■ Исходный текст ■

Нередко говорят о том, что письменность возникает лишь в обществах, в которых уже произошло или происходит социальное расслоение, что она является, таким образом, показателем совершающихся или уже совершившихся важных социальных и культурных сдвигов. Это верно лишь отчасти. Нужно иметь в виду, что истоки письменности лежат еще в изобразительной деятельности доклассового общества, что уже первобытное общество испытывало потребность и располагало средствами для передачи информации с помощью символов, и одним из них была пиктография, находившаяся в основе письменности и возникающая на очень ранней стадии общественного развития. Уже в изобразительной символике австралийского раннеродового общества совмещены искусство, магия, мифология и возникающая примитивная письменность.

В настоящее время известно очень много примеров коммуникативной функции первобытного искусства, лежавшей в основе письменности (см., например, Дирингер 1963, стр. 31 – 53). Но, накапливая фактические материалы, не менее важно выяснить, какими же общественными потребностями определяется развитие пиктографии. А их, по-видимому, немало. В одном случае перед нами любовное послание юкагирской девушки –трогательный рассказ о несчастной любви (Дирингер 1963, стр. 52); в другом – рассказ о празднике по случаю спуска на воду двух лодок, диктуемый желанием надолго сохранить воспоминание о столь выдающемся событии; в третьем – рассказ о событиях, происходивших во «время сновидений». Особенно интересной и важной представляется та функция возникающей и развивающейся пиктографии, которая связана с потребностью сохранить память о событиях прошлого – действительных или вымышленных. Потребность эта лежит в основе возникновения истории как науки. Уже на самых ранних этапах общественного и культурного развития люди ощущают необходимость в познании своего прошлого, своей истории и в сохранении памяти о ней, включая и «священную историю», мифологию, которую они еще не умеют отчленить от подлинной истории. «Видеть, как возникает какое-либо явление, – это лучший способ понять его», «только тем действительно владеешь, что ясно понимаешь» – эти афоризмы Гёте близки были бы и первобытному человеку, хотя он и понял бы их по-своему. Для него понять происхождение вещи – значит овладеть ею, понять происхождение человеческого общества – значит овладеть силами, от которых зависит существование общества. Знание того, как произошел мир, не просто удовлетворяло любознательность первобытного человека – с помощью этого знания он стремился овладеть силами, управляющими миром.

■ Исходные данные ■
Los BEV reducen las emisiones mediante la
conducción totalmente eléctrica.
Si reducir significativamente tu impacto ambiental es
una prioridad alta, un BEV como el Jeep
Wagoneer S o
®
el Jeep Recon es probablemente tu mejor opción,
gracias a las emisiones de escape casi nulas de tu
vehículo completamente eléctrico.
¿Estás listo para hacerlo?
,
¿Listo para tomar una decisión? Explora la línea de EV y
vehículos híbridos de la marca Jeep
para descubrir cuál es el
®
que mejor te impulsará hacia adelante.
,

■ Список заданий ■
1) В изобразительной символике какого общества, согласно отрывку о происхождении письменности, совмещены искусство, магия, мифология и возникающая примитивная письменность?
2) Напишите продолжение отрывка о происхождении письменности, начиная сразу после его последнего предложения.

■ Ответы к заданиям ■
1) Австралийского раннеродового общества.

2)
«И не то еще сдержали,

И не то остановили

Три могучих божьих слова,

Повесть о вещей начале...»

Так говорится в «Калевале» («Калевала», руна 8, стр. 42). Чтобы излечить рану, нанесенную железом, остановить кровь, создатели эпоса знают одно верное средство: нужно знать «начало стали и рождение железа» («Калевала», руна 9, стр. 43). Власть над вещью – в знании истории происхождения этой вещи, власть над миром, над силами, управляющими судьбами людей, – в истории происхождения мира и человеческого общества. Человек, знающий начало всех вещей, – знахарь. Он может заклясть любую вещь, любую боль, рассказав о происхождении этой вещи, подобно тому как Лемминкяйнен заклинает мороз:

«Иль сказать твое начало,

Объявить происхожденье?

Знаю я твое начало...»

(«Калевала», руна 30, стр. 184)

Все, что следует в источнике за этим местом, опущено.